Delaware News

Xavier can’t solve Texas defense in 83-71 loss

KANSAS CITY, Mo. (AP) — Rodney Terry is stopped on his way to the Texas locker room after his team knocked out Xavier for a spot in the Elite Eight, with the interim coach granting a fan’s wish to have a photo by showing it too -Familiar “Hook ’em Horns” sign.

“Go get that job, coach!” the grateful fan yelled at him.

A few more wins and the people of Texas may not have a choice.

The longtime assistant made his boldest statement yet for the full-time gig, guiding the Longhorns without sick big man Dylan Disu to an 83-71 win over the Musketeers on Friday night. Tyrese Hunter scored 19 points, and Marcus Carr and Christian Bishop added 18 apiece, to move second-seeded Texas into a Final Four game for the first time in 15 years.

“I thought we played one of our best defensive games tonight that we’ve played all year,” said Terry, who took over in December when Chris Beard was suspended and ultimately fired at the following allegations of domestic violence.

“Proud of my guys and how they put their will into this game from start to finish.”

Disu, who dominated the first two games of the tournament, injured his foot in a second-round win over Penn State. He received treatment all week, and the Longhorns managed to keep it a secret until the announcement, when the big man only played a few minutes, then limped off the floor and headed straight for the cloakrooms.

When he returned to the bench, he was wearing a chunky walking boot, a black hoodie and a grim expression.

“It will be day to day right now,” Terry said. “We have had the best in the industry work with us.”

Still, the Longhorns already had a tough job ahead of No. 5 seed Miami on Sunday night, especially given how the Hurricanes pulled off an 89-75 win over Houston. The possibility of playing without Disu, who led the Longhorns to a Big 12 Tournament title and earned MVP honors on the same floor just two weeks ago, only makes things more difficult.

“We knew before the game that we wouldn’t have Dylan for the whole game,” Carr said. “We just really wanted to play for him. We knew how much it would mean to him. We got emotional in there knowing he wouldn’t be there.

Relegated to a 6-foot-9 cheerleader on Friday night, Disu at least had something to celebrate.

Sir’Jabari Rice scored 16 points and Timmy Allen added 11 for the Longhorns (29-8). The highest-ranked team remaining in the tournament controlled perimeter threats from Souley Boum and Xavier while making life miserable for Jack Nunge.

Adam Kunkel hit five 3-pointers and led the third-seeded Musketeers (27-10) with 21 points. Nunge scored 15 points but needed 19 shots to get there, while Colby Jones also had 15 points. Boom didn’t score any baskets before the start of the second period and finished with 12.

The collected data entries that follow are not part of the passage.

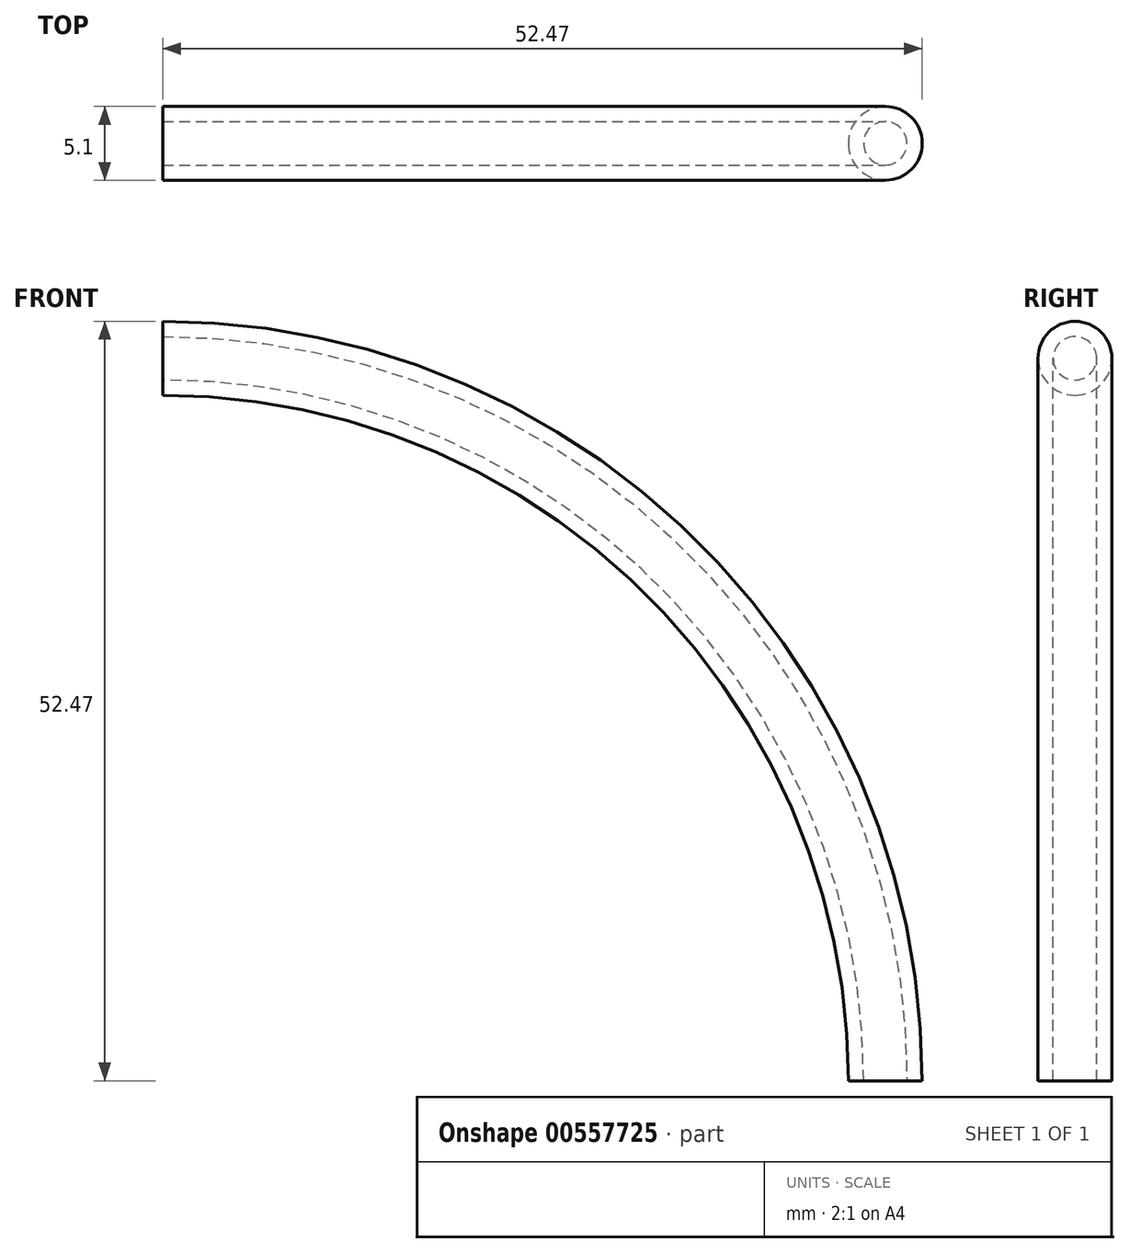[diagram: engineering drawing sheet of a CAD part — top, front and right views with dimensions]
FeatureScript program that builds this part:
annotation { "Feature Type Name" : "Feature", "Feature Type Description" : "" }
export const myFeature = defineFeature(function(context is Context, id is Id, definition is map)
    precondition{}
    {
        {
            var Q0;
            Q0=qCreatedBy(makeId("Front.planeOp"),FACE);
            var sketch = newSketch(context, id + "F0", { "sketchPlane" : qUnion([Q0])});
            skLineSegment(sketch, "E0", {"start": v(0, 0) * mm, "end": v(0, 50) * mm, "construction": true});
            skLineSegment(sketch, "E1", {"start": v(0, 0) * mm, "end": v(50, 0) * mm, "construction": true});
            skLineSegment(sketch, "E2", {"start": v(0, 0) * mm, "end": v(20.34, 45.68) * mm, "construction": true});
            skLineSegment(sketch, "E3", {"start": v(0, 0) * mm, "end": v(35.97, 34.73) * mm, "construction": true});
            skLineSegment(sketch, "E4", {"start": v(0, 0) * mm, "end": v(46.36, 18.73) * mm, "construction": true});
            skArc(sketch, "E5", {"start": v(50, 0) * mm, "mid": v(35.36, 35.36) * mm, "end": v(0, 50) * mm});
            skSolve(sketch);
        }
        {
            var Q0;
            Q0=qCreatedBy(makeId("Right.planeOp"),FACE);
            var sketch = newSketch(context, id + "F1", { "sketchPlane" : qUnion([Q0])});
            skCircle(sketch, "E6", {"center": v(-0.03, 49.92) * mm, "radius": 2.55 * mm});
            skSolve(sketch);
        }
        {
            var Q0;
            Q0=makeQuery(id+"F1.imprint","IMPRINT",FACE,{"disambiguationData":[TD([[makeQuery(id+"F1.imprint","IMPRINT",EDGE,{"derivedFrom":sQuery(id+"F1.wireOp",EDGE,"E6")}),1.0]])]});
            var Q1;
            Q1=sQuery(id+"F0.wireOp",EDGE,"E5");
            sweep(context, id + "F2", {"profiles" : qUnion([Q0]), "path" : qUnion([Q1])});
        }
        {
            var Q0;
            Q0=makeQuery(id+"F2.opSweep","CAP_FACE",FACE,{"disambiguationData":[OSD([sQuery(id+"F0.wireOp",VERTEX,"E5.end"),sQuery(id+"F1.wireOp",EDGE,"E6")])],"isStart":true});
            var sketch = newSketch(context, id + "F3", { "sketchPlane" : qUnion([Q0])});
            skCircle(sketch, "E7", {"center": v(0.03, 49.92) * mm, "radius": 1.5 * mm});
            skSolve(sketch);
        }
        {
            var Q0;
            Q0=makeQuery(id+"F3.imprint","IMPRINT",FACE,{"disambiguationData":[TD([[makeQuery(id+"F3.imprint","IMPRINT",EDGE,{"derivedFrom":sQuery(id+"F3.wireOp",EDGE,"E7")}),1.0]])]});
            var Q1;
            Q1=sQuery(id+"F0.wireOp",EDGE,"E5");
            sweep(context, id + "F4", {"operationType" : NewBodyOperationType.REMOVE, "profiles" : qUnion([Q0]), "path" : qUnion([Q1])});
        }
    });
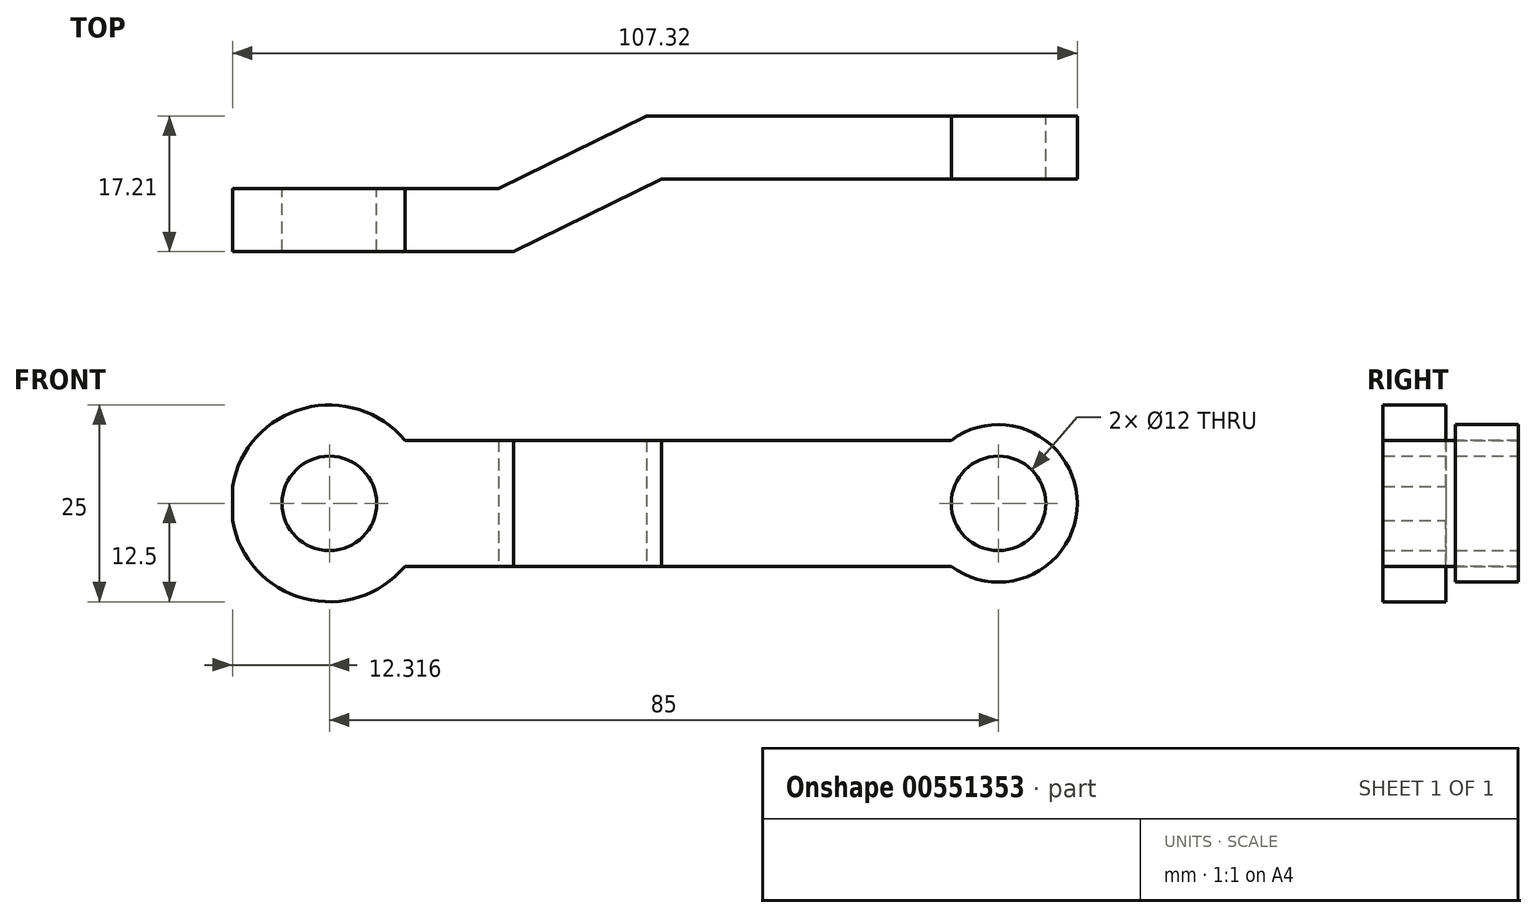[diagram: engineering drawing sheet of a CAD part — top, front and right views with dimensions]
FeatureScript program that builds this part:
annotation { "Feature Type Name" : "Feature", "Feature Type Description" : "" }
export const myFeature = defineFeature(function(context is Context, id is Id, definition is map)
    precondition{}
    {
        {
            var Q0;
            Q0=qCreatedBy(makeId("Front.planeOp"),FACE);
            var sketch = newSketch(context, id + "F0", { "sketchPlane" : qUnion([Q0])});
            skCircle(sketch, "E0", {"center": v(-40.31, 0) * mm, "radius": 12.5 * mm});
            skCircle(sketch, "E1", {"center": v(44.69, 0) * mm, "radius": 10 * mm});
            skLineSegment(sketch, "E2", {"start": v(-30.7, 8) * mm, "end": v(38.69, 8) * mm});
            skLineSegment(sketch, "E3.MirrorCS", {"start": v(-30.7, -8) * mm, "end": v(38.69, -8) * mm});
            skCircle(sketch, "E4", {"center": v(-40.31, 0) * mm, "radius": 6 * mm});
            skCircle(sketch, "E5", {"center": v(44.69, 0) * mm, "radius": 6 * mm});
            skSolve(sketch);
        }
        {
            var Q0;
            Q0=makeQuery(id+"F0.imprint","IMPRINT",FACE,{"disambiguationData":[TD([[makeQuery(id+"F0.imprint","IMPRINT",EDGE,{"derivedFrom":sQuery(id+"F0.wireOp",EDGE,"E4")}),-1.0]])]});
            var Q1;
            {var subQ0=sQuery(id+"F0.wireOp",EDGE,"E2");Q1=makeQuery(id+"F0.imprint","IMPRINT",FACE,{"disambiguationData":[TD([[makeQuery(id+"F0.imprint","IMPRINT",EDGE,{"derivedFrom":subQ0}),-1.0]])]});}
            var Q2;
            Q2=makeQuery(id+"F0.imprint","IMPRINT",FACE,{"disambiguationData":[TD([[makeQuery(id+"F0.imprint","IMPRINT",EDGE,{"derivedFrom":sQuery(id+"F0.wireOp",EDGE,"E5")}),-1.0]])]});
            extrude(context, id + "F1", {"entities" : qUnion([Q0, Q1, Q2]), "depth" : 25 * mm, "offsetDistance" : 25 * mm});
        }
        {
            var Q0;
            Q0=qCreatedBy(makeId("Top.planeOp"),FACE);
            var sketch = newSketch(context, id + "F2", { "sketchPlane" : qUnion([Q0])});
            skLineSegment(sketch, "E6", {"start": v(-52.63, -9.2) * mm, "end": v(-18.8, -9.2) * mm});
            skLineSegment(sketch, "E7", {"start": v(-18.8, -9.2) * mm, "end": v(0, 0) * mm});
            skLineSegment(sketch, "E8", {"start": v(0, 0) * mm, "end": v(55.07, 0) * mm});
            skLineSegment(sketch, "E9.0", {"start": v(1.85, -8) * mm, "end": v(55.07, -8) * mm});
            skLineSegment(sketch, "E9.1", {"start": v(-16.94, -17.2) * mm, "end": v(1.85, -8) * mm});
            skLineSegment(sketch, "E9.2", {"start": v(-52.63, -17.2) * mm, "end": v(-16.94, -17.2) * mm});
            skLineSegment(sketch, "E10", {"start": v(-52.63, -9.2) * mm, "end": v(-52.63, -17.2) * mm});
            skLineSegment(sketch, "E11", {"start": v(55.07, 0) * mm, "end": v(55.07, -8) * mm});
            skSolve(sketch);
        }
        {
            var Q0;
            Q0=makeQuery(id+"F2.imprint","IMPRINT",FACE,{"disambiguationData":[TD([[makeQuery(id+"F2.imprint","IMPRINT",EDGE,{"derivedFrom":sQuery(id+"F2.wireOp",EDGE,"E6")}),-1.0]])]});
            var Q1;
            Q1=sQuery(id+"F2.wireOp",EDGE,"E9.1");
            var Q2;
            Q2=sQuery(id+"F2.wireOp",EDGE,"E9.2");
            var Q3;
            Q3=sQuery(id+"F2.wireOp",EDGE,"E10");
            var Q4;
            Q4=sQuery(id+"F2.wireOp",EDGE,"E7");
            var Q5;
            Q5=sQuery(id+"F2.wireOp",EDGE,"E6");
            var Q6;
            Q6=sQuery(id+"F2.wireOp",EDGE,"E8");
            var Q7;
            Q7=sQuery(id+"F2.wireOp",EDGE,"E9.0");
            var Q8;
            Q8=sQuery(id+"F2.wireOp",EDGE,"E11");
            extrude(context, id + "F3", {"entities" : qUnion([Q0]), "operationType" : NewBodyOperationType.INTERSECT, "surfaceEntities" : qUnion([Q1, Q2, Q3, Q4, Q5, Q6, Q7, Q8]), "endBound" : BoundingType.SYMMETRIC, "depth" : 25 * mm, "offsetDistance" : 25 * mm});
        }
    });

“They were better than us,” Xavier’s coach Sean Miller said. “We struggled a lot to manage our offense and that’s a testament to their defensiveness as we’ve been able to score almost every game we’ve played this year.”

It was Texas who scored at will, however, and Carr who threw them. He spun across the lane like a Tilt-A-Whirl for hard rimmed buckets, and even knocked down a spinning Desperation 3 as the shot clock expired. And when Miller traded man-to-man defense for a zone, the Longhorns started tossing the ball to Bishop in the paint.

With dozens of family and friends on hand, Creighton’s transfer from suburban Kansas City to Lee’s Summit, Missouri, got to work. Bishop threw a dunk to Carr’s alley-oop lob, then slammed another a few minutes later.

By the time Allen conceded a half-court, the Longhorns had established a 42-25 advantage at halftime – and had to be redirected from the Xavier Tunnel, where they were busy celebrating, to their own locker room.

“Their pressure is something you can’t really fake until you’re in the game against them. Their tenacity, their experience,” Miller said. “And then offensively, they have a great guard game, and you feel that as well.”

Xavier tried to back down a few times, but the Longhorns never let their heads sniff at single digits. And it gave Terry, who returned to Texas after leadership roles at Fresno State and UTEP, a chance to breathe deeply and enjoy the moment.

The 54-year-old from the small Texas town of Angleton was part of Rick Barnes’ squad the last time the Longhorns reached the Elite Eight, in 2008. He was part of the 2003 squad that took them guided to the Final Four, too.

Now, he’s about to take Texas on a most unlikely journey to college basketball’s biggest stage.

“Keep wanting more. I mean, every round – don’t be satisfied,” Terry said. “We’re going to take this victory for one night, like we’ve been doing all year, and we’re going to move on to the next challenge and very quickly against a very good Miami team.”